Set down all of the entries below exactly, and omit the pictures.

Document images with source code
↓
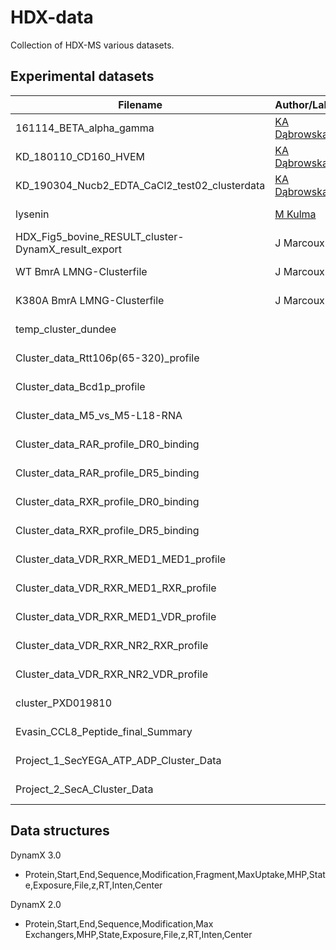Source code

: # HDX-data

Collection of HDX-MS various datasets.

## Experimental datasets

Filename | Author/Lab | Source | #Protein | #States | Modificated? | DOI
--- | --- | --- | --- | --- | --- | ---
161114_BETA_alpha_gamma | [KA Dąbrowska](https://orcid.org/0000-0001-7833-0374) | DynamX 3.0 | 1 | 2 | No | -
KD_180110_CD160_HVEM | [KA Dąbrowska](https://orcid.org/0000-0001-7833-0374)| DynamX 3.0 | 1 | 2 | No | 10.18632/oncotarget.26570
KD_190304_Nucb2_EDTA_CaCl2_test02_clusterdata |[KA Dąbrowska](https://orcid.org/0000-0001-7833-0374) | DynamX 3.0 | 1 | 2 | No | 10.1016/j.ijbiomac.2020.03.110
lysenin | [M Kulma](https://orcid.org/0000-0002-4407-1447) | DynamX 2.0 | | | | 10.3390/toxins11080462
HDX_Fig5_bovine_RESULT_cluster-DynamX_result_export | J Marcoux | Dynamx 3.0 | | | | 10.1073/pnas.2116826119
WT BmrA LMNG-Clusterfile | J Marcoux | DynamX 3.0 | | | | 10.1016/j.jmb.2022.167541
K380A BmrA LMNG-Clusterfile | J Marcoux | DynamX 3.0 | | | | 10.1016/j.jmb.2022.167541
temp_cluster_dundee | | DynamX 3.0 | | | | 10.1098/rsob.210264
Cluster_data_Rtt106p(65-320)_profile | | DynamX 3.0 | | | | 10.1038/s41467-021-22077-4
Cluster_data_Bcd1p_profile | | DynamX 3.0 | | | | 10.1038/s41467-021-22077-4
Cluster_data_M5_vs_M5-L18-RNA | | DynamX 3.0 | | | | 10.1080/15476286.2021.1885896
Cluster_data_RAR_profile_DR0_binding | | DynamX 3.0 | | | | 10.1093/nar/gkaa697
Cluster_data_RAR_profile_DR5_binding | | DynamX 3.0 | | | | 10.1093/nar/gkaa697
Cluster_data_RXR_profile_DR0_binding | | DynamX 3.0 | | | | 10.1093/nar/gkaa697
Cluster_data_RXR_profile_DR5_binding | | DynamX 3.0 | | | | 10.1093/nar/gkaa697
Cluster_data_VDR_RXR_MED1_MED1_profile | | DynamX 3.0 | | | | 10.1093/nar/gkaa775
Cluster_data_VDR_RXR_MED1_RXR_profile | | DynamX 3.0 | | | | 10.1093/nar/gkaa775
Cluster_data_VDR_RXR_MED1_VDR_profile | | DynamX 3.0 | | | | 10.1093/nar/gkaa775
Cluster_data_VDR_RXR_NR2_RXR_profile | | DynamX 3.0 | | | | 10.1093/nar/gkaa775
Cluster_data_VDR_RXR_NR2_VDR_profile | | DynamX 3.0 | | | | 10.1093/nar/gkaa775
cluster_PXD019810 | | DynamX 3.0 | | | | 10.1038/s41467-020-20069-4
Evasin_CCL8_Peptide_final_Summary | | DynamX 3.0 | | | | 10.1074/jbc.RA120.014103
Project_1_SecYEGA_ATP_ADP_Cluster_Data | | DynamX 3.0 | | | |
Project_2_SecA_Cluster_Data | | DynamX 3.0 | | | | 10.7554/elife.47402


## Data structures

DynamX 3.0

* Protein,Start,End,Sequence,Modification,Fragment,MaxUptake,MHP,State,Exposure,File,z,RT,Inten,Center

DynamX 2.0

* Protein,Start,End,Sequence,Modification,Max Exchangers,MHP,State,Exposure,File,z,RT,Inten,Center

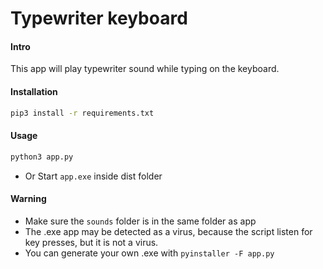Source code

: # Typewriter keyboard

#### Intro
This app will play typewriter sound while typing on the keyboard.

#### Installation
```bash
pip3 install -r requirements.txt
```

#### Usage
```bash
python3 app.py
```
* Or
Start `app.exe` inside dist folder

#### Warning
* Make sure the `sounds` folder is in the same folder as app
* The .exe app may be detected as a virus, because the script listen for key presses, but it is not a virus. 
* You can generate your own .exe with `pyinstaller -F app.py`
↑
Response below ::
Source code

: # HDX-data

Collection of HDX-MS various datasets.

## Experimental datasets

Filename | Author/Lab | Source | #Protein | #States | Modificated? | DOI
--- | --- | --- | --- | --- | --- | ---
161114_BETA_alpha_gamma | [KA Dąbrowska](https://orcid.org/0000-0001-7833-0374) | DynamX 3.0 | 1 | 2 | No | -
KD_180110_CD160_HVEM | [KA Dąbrowska](https://orcid.org/0000-0001-7833-0374)| DynamX 3.0 | 1 | 2 | No | 10.18632/oncotarget.26570
KD_190304_Nucb2_EDTA_CaCl2_test02_clusterdata |[KA Dąbrowska](https://orcid.org/0000-0001-7833-0374) | DynamX 3.0 | 1 | 2 | No | 10.1016/j.ijbiomac.2020.03.110
lysenin | [M Kulma](https://orcid.org/0000-0002-4407-1447) | DynamX 2.0 | | | | 10.3390/toxins11080462
HDX_Fig5_bovine_RESULT_cluster-DynamX_result_export | J Marcoux | Dynamx 3.0 | | | | 10.1073/pnas.2116826119
WT BmrA LMNG-Clusterfile | J Marcoux | DynamX 3.0 | | | | 10.1016/j.jmb.2022.167541
K380A BmrA LMNG-Clusterfile | J Marcoux | DynamX 3.0 | | | | 10.1016/j.jmb.2022.167541
temp_cluster_dundee | | DynamX 3.0 | | | | 10.1098/rsob.210264
Cluster_data_Rtt106p(65-320)_profile | | DynamX 3.0 | | | | 10.1038/s41467-021-22077-4
Cluster_data_Bcd1p_profile | | DynamX 3.0 | | | | 10.1038/s41467-021-22077-4
Cluster_data_M5_vs_M5-L18-RNA | | DynamX 3.0 | | | | 10.1080/15476286.2021.1885896
Cluster_data_RAR_profile_DR0_binding | | DynamX 3.0 | | | | 10.1093/nar/gkaa697
Cluster_data_RAR_profile_DR5_binding | | DynamX 3.0 | | | | 10.1093/nar/gkaa697
Cluster_data_RXR_profile_DR0_binding | | DynamX 3.0 | | | | 10.1093/nar/gkaa697
Cluster_data_RXR_profile_DR5_binding | | DynamX 3.0 | | | | 10.1093/nar/gkaa697
Cluster_data_VDR_RXR_MED1_MED1_profile | | DynamX 3.0 | | | | 10.1093/nar/gkaa775
Cluster_data_VDR_RXR_MED1_RXR_profile | | DynamX 3.0 | | | | 10.1093/nar/gkaa775
Cluster_data_VDR_RXR_MED1_VDR_profile | | DynamX 3.0 | | | | 10.1093/nar/gkaa775
Cluster_data_VDR_RXR_NR2_RXR_profile | | DynamX 3.0 | | | | 10.1093/nar/gkaa775
Cluster_data_VDR_RXR_NR2_VDR_profile | | DynamX 3.0 | | | | 10.1093/nar/gkaa775
cluster_PXD019810 | | DynamX 3.0 | | | | 10.1038/s41467-020-20069-4
Evasin_CCL8_Peptide_final_Summary | | DynamX 3.0 | | | | 10.1074/jbc.RA120.014103
Project_1_SecYEGA_ATP_ADP_Cluster_Data | | DynamX 3.0 | | | |
Project_2_SecA_Cluster_Data | | DynamX 3.0 | | | | 10.7554/elife.47402


## Data structures

DynamX 3.0

* Protein,Start,End,Sequence,Modification,Fragment,MaxUptake,MHP,State,Exposure,File,z,RT,Inten,Center

DynamX 2.0

* Protein,Start,End,Sequence,Modification,Max Exchangers,MHP,State,Exposure,File,z,RT,Inten,Center

Source code

: # Typewriter keyboard

#### Intro
This app will play typewriter sound while typing on the keyboard.

#### Installation
```bash
pip3 install -r requirements.txt
```

#### Usage
```bash
python3 app.py
```
* Or
Start `app.exe` inside dist folder

#### Warning
* Make sure the `sounds` folder is in the same folder as app
* The .exe app may be detected as a virus, because the script listen for key presses, but it is not a virus. 
* You can generate your own .exe with `pyinstaller -F app.py`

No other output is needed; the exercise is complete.